GitHub Activity: The SONiC GitHub repo has 5,000+ commits and 70+ contributors from companies like Google, Intel, and Meta.
Summary
Network hardware is not the most expensive items in a data center, the expensive items are servers and storage and yet we cannot fully utilize these most vital items because of network limitations described above. So, because of the network challenges cloud providers are not able to get the most out of their most valuable investment.
Networking business model is broken, why? Because it's proprietary, it's vertically integrated model. When you buy a router or switch from networking vendor, it's black box because it's running proprietary software on proprietary piece of hardware, and this is compared to the servers in the mainframe era where companies like IBM where running same business model before servers revolutionized and we have competition at the CPU level (AMD vs INTEL), coemption at the sever level (IBM, DELL, HPE, etc..), we have different flavors of open source operating system like Linux, we have windows server, while none of this is available in the networking industry. And that's why the networks were the real challenge in scaling cloud providers data centers.
The suggested solution was adopting merchant silicon (open silicon) that is hardware independent and open-source network operating system can run on top of these white boxes (routers and switches).
So, servers’ industry has moved on years ago, and now the same trend is happening in networking industry.

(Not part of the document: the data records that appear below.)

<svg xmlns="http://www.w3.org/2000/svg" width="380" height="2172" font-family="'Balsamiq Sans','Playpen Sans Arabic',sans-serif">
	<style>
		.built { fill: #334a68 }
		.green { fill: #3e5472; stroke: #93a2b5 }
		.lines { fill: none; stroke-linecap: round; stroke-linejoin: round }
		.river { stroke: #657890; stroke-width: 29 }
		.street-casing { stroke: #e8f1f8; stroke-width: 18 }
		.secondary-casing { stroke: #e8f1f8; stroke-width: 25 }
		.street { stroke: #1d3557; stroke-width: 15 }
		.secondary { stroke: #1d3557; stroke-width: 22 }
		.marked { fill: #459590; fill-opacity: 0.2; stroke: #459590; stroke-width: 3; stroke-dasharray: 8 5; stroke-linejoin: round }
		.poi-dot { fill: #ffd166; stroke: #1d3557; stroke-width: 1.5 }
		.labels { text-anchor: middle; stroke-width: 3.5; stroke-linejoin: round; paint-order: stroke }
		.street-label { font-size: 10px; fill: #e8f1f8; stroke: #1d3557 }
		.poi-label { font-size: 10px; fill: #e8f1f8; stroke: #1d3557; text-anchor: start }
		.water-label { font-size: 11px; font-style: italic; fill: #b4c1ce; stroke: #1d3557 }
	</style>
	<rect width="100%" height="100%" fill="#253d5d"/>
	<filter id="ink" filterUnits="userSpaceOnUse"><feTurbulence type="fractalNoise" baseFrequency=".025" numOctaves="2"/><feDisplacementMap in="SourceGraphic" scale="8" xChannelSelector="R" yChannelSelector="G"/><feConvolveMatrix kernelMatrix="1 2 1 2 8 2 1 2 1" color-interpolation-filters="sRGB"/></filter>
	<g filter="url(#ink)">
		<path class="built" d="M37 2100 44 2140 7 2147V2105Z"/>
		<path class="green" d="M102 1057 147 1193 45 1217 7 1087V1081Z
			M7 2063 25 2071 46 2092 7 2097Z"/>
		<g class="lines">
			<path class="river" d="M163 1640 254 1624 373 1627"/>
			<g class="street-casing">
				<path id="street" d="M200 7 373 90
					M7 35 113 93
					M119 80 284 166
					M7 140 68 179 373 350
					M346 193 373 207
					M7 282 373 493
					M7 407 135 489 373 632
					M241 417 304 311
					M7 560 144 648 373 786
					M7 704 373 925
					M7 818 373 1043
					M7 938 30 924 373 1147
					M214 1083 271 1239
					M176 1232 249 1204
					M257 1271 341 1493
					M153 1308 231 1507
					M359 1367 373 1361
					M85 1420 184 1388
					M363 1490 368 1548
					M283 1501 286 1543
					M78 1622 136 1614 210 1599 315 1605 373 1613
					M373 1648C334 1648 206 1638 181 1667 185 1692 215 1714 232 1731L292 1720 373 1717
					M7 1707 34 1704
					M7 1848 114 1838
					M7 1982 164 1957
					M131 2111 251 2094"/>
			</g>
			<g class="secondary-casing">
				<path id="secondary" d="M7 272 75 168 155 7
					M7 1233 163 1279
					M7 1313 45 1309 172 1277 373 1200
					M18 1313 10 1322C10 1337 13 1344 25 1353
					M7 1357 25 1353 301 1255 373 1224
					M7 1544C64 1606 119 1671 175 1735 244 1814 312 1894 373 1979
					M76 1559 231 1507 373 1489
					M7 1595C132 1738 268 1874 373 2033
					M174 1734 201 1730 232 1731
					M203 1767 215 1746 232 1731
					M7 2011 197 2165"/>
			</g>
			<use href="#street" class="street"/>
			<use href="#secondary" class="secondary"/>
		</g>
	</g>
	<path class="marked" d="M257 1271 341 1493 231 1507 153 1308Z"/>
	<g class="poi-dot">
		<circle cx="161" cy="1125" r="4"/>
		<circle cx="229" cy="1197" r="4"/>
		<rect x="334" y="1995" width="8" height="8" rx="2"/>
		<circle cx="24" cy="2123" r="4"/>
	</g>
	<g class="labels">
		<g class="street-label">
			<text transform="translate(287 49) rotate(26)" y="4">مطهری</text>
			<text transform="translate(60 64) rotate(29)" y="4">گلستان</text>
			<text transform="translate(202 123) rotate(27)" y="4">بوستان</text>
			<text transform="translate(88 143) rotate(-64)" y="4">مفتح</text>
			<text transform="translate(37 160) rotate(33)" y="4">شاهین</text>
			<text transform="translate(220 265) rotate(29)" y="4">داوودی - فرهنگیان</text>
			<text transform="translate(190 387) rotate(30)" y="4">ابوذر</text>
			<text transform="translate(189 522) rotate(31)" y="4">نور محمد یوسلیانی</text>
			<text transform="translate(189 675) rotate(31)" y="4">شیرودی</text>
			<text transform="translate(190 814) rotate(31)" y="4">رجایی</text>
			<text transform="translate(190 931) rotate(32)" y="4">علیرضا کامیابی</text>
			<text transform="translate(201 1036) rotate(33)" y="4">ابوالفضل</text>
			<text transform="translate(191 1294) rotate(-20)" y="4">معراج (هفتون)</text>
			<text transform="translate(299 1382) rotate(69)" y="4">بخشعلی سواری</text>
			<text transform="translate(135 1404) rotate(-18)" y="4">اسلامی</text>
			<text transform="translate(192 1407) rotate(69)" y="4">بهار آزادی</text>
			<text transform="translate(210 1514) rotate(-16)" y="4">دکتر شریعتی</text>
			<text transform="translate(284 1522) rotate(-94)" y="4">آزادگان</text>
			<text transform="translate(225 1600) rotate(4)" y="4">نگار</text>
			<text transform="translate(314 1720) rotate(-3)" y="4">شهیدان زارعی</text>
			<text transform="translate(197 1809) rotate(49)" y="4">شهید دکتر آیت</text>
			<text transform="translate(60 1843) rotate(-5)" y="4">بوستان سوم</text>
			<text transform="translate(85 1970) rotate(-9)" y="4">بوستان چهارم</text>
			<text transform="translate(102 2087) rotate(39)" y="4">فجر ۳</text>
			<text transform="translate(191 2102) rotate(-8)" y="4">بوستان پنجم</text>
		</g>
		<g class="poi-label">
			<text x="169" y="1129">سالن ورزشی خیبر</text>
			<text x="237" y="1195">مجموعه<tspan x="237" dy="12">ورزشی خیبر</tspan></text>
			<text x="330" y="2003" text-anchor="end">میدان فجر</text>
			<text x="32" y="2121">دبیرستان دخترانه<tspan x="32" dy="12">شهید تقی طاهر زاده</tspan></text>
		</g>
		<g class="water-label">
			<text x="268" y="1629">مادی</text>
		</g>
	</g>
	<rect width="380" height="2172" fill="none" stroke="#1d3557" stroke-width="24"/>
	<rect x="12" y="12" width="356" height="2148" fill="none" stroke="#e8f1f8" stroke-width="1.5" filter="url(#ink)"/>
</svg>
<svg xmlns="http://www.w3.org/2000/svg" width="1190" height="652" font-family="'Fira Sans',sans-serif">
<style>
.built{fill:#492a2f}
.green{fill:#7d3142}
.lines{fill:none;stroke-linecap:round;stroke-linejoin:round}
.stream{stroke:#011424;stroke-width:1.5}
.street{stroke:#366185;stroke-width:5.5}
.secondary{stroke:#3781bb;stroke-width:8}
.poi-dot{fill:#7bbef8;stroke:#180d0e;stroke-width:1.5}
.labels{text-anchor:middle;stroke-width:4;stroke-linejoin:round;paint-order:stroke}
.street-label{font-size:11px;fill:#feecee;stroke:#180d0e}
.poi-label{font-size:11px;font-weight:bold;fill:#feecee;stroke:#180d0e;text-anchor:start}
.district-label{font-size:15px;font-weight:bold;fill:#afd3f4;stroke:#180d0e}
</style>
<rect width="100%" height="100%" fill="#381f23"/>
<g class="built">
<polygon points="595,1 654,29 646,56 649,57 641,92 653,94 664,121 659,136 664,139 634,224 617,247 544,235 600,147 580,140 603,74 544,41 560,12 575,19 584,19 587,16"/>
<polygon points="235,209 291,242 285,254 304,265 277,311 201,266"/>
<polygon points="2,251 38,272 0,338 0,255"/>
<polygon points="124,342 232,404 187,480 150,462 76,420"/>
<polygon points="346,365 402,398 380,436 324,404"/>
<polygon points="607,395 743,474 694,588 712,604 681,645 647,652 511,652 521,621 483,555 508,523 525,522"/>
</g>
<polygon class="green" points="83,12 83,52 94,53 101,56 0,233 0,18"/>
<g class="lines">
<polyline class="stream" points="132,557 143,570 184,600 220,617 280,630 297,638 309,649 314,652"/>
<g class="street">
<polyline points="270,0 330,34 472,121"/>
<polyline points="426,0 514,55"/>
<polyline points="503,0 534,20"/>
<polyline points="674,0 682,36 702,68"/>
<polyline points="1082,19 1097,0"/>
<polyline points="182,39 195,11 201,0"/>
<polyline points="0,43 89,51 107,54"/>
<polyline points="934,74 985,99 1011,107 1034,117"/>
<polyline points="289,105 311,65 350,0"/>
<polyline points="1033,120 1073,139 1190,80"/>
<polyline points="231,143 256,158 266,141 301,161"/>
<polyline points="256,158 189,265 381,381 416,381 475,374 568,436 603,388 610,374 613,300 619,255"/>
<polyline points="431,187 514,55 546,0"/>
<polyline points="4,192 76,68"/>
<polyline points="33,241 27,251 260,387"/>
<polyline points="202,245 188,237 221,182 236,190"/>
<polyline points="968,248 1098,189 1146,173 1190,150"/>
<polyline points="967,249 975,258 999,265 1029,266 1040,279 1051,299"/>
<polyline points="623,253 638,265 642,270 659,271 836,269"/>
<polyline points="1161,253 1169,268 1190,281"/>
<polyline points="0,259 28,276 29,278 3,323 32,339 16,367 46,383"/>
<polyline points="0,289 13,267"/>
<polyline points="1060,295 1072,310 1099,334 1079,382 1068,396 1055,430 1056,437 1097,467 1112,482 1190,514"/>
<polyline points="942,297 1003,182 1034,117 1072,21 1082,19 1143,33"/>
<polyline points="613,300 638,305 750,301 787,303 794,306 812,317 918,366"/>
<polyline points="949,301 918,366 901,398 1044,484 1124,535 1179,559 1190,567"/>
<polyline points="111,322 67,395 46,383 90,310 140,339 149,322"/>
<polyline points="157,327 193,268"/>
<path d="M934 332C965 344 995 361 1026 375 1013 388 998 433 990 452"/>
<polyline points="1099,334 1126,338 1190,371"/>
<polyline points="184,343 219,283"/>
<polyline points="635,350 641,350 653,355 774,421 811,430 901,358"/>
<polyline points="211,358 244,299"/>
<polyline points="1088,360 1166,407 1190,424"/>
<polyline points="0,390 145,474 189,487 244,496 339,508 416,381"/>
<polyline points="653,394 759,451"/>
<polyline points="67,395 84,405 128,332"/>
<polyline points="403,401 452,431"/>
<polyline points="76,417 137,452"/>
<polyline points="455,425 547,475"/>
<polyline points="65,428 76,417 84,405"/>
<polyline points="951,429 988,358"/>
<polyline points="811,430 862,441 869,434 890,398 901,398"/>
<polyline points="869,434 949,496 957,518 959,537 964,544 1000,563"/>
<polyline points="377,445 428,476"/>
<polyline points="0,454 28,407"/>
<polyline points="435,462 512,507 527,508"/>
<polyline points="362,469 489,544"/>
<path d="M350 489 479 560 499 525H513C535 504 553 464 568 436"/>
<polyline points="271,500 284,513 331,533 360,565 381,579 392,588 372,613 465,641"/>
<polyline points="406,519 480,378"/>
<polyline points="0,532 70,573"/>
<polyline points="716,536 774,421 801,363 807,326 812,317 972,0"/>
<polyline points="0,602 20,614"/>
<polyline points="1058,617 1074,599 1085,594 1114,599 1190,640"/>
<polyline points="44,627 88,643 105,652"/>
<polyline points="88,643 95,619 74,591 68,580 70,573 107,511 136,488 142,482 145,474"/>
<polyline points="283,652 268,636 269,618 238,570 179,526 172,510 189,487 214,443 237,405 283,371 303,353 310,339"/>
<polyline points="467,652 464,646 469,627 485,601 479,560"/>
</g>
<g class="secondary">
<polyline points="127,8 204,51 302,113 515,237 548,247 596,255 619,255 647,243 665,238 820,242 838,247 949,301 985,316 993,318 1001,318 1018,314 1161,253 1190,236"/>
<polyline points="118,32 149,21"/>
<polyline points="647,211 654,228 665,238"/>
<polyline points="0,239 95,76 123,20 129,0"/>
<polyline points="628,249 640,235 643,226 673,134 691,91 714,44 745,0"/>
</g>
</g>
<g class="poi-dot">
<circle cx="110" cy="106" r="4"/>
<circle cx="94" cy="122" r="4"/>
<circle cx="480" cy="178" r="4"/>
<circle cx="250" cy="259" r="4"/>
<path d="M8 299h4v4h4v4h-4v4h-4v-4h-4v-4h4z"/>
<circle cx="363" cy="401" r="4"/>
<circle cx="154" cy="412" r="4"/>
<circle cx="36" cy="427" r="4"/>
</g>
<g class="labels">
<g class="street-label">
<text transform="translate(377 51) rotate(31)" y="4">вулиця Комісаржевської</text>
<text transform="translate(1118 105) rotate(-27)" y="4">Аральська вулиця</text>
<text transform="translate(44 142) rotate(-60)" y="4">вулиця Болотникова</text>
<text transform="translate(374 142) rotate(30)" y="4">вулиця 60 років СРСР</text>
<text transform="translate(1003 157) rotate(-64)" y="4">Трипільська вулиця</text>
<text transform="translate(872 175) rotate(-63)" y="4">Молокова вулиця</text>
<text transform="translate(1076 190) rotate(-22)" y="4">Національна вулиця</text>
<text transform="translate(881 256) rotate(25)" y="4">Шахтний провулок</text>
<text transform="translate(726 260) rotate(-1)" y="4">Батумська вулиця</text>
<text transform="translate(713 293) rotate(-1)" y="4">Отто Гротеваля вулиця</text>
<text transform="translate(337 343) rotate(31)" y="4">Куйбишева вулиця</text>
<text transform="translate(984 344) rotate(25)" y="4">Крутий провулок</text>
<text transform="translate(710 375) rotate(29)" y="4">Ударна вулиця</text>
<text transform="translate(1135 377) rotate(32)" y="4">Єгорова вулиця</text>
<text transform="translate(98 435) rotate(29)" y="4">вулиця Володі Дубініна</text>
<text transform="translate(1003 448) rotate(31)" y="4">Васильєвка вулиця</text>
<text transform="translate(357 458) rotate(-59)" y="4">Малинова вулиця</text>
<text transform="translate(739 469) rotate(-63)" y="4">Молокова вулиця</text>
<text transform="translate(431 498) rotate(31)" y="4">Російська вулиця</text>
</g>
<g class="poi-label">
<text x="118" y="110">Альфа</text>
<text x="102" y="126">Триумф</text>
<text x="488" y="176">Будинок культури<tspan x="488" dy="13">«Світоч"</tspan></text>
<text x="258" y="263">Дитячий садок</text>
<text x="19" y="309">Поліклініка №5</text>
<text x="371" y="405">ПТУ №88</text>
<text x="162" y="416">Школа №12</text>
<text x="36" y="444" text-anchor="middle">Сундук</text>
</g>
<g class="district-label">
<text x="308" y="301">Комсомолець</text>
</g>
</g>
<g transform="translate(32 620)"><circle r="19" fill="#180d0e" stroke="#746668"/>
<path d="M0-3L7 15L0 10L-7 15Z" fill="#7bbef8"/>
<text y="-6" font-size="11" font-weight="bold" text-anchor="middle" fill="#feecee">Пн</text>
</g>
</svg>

And the trend has started once again by mega scalers (AWS, Azure, Google etc..) where they are adopting open silicon solutions with source network operating system (separating the hardware from software exactly as what happened in servers’ revolution), so the trend started by cloud providers and now it's getting popularity between service providers and enterprise customers.
Finally, in the merchant silicon market Broadcom is having the same status as for example what INTEL have in the x86 market. And in the operating system side SONiC OS is becoming the Linux of networking.